$338 million Imexpharm deal signals rising Chinese investment in Vietnam’s fast-growing healthcare sector
As global pharmaceutical supply chains shift deeper into Southeast Asia, a major Chinese drugmaker has quietly secured control of one of Vietnam’s most strategically important pharmaceutical companies — a move that could reshape the country’s antibiotics market and accelerate regional healthcare consolidation.
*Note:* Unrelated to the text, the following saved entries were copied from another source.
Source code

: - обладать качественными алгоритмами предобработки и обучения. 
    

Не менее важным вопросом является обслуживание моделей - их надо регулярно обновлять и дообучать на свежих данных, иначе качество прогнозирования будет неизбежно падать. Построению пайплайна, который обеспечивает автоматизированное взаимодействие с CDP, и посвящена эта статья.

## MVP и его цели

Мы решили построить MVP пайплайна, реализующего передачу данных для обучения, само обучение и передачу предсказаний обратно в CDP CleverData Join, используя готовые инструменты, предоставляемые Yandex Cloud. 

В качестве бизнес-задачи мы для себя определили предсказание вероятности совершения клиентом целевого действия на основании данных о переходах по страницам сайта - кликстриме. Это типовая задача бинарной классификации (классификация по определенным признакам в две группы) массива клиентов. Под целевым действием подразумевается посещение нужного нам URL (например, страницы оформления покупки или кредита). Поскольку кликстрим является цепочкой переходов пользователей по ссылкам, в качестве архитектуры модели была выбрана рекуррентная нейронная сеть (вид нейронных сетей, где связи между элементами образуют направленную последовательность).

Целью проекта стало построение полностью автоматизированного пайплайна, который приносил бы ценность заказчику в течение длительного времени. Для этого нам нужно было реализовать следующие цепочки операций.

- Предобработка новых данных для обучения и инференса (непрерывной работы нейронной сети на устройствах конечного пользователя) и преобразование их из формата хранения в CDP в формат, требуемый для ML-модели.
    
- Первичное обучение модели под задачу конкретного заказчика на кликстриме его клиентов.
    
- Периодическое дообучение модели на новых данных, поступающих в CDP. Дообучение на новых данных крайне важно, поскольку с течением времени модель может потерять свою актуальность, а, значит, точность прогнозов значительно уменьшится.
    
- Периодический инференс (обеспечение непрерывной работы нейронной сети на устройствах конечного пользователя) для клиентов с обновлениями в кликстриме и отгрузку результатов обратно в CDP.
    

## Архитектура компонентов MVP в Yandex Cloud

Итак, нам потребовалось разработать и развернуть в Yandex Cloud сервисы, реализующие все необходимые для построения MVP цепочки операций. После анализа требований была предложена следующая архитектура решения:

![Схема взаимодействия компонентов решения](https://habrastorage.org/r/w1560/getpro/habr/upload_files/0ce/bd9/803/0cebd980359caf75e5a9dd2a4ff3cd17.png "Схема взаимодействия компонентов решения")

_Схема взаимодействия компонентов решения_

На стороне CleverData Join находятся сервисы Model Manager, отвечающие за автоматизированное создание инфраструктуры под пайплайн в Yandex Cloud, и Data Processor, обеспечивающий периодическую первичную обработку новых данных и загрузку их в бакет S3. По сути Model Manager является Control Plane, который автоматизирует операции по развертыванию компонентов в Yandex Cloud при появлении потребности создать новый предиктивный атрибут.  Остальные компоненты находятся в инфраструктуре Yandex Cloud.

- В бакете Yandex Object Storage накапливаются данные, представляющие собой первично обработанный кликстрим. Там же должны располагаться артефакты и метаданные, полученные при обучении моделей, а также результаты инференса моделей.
China’s Livzon Pharmaceutical Group, through its subsidiary Lian SGP Holding, has acquired nearly 68% of Imexpharm, Vietnam’s leading antibiotics manufacturer, in a deal valued at roughly VND6 trillion ($338 million). The transaction makes Livzon the dominant shareholder of a company that controls around 10% of Vietnam’s antibiotic market and supplies both domestic and international pharmaceutical partners.
The acquisition comes at a pivotal moment for Vietnam’s healthcare industry. With rising incomes, rapid urbanization, and an aging population, Vietnam’s pharmaceutical market is projected to become one of Southeast Asia’s fastest-growing healthcare economies. At the same time, multinational drugmakers are increasingly looking beyond China and India for manufacturing diversification, turning Vietnam into an emerging pharmaceutical production hub.
Livzon initially sought to purchase nearly 78% of Imexpharm through a public tender offer announced earlier this year, but ultimately secured 67.87% ownership after acquiring more than 104.5 million IMP shares. The offer price of VND57,400 per share represented a 22.5% premium over market price, valuing Imexpharm at approximately VND8.84 trillion.
Founded nearly five decades ago as a state-owned enterprise under Vietnam’s national pharmaceutical system, Imexpharm has evolved into one of the country’s most respected drug manufacturers following privatization in the early 2000s. Over the years, the company attracted prominent institutional investors including Dragon Capital, VinaCapital, and South Korea’s SK Group.
Today, Imexpharm manufactures products for global pharmaceutical brands including Sandoz Group AG, Pharmascience Inc, and Sanofi SA. Its antibiotic production facilities are among Vietnam’s most advanced, positioning the company as a critical player in the country’s push toward higher-value pharmaceutical manufacturing.
Imexpharm CEO Trần Thị Đào recently described Livzon as a highly capable R&D-focused pharmaceutical group with manufacturing systems that meet strict international quality standards. Some of Livzon’s injectable products have already received approval from the U.S. Food and Drug Administration, giving the Chinese firm stronger credibility in regulated global markets.
The strategic logic behind the deal extends well beyond Vietnam’s domestic market. Analysts at FPT Securities say Livzon’s scale, API manufacturing expertise, and advanced pharmaceutical technologies could help Imexpharm reduce production costs, expand high-margin product lines, and increase exports across Asia and beyond.
The transaction also reflects a broader trend unfolding across Southeast Asia: Chinese corporations are no longer investing only in factories, infrastructure, or electronics manufacturing. Increasingly, they are targeting healthcare, biotech, and consumer sectors tied to long-term demographic growth and supply-chain resilience.
For Vietnam, the acquisition raises a bigger question now facing many emerging economies: can foreign strategic investment accelerate technological upgrading without weakening domestic control over critical healthcare assets? Investors may view the Livzon-Imexpharm deal as a vote of confidence in Vietnam’s pharmaceutical future — but it may also mark the beginning of a new competitive era where regional healthcare champions are built through cross-border consolidation rather than purely local growth.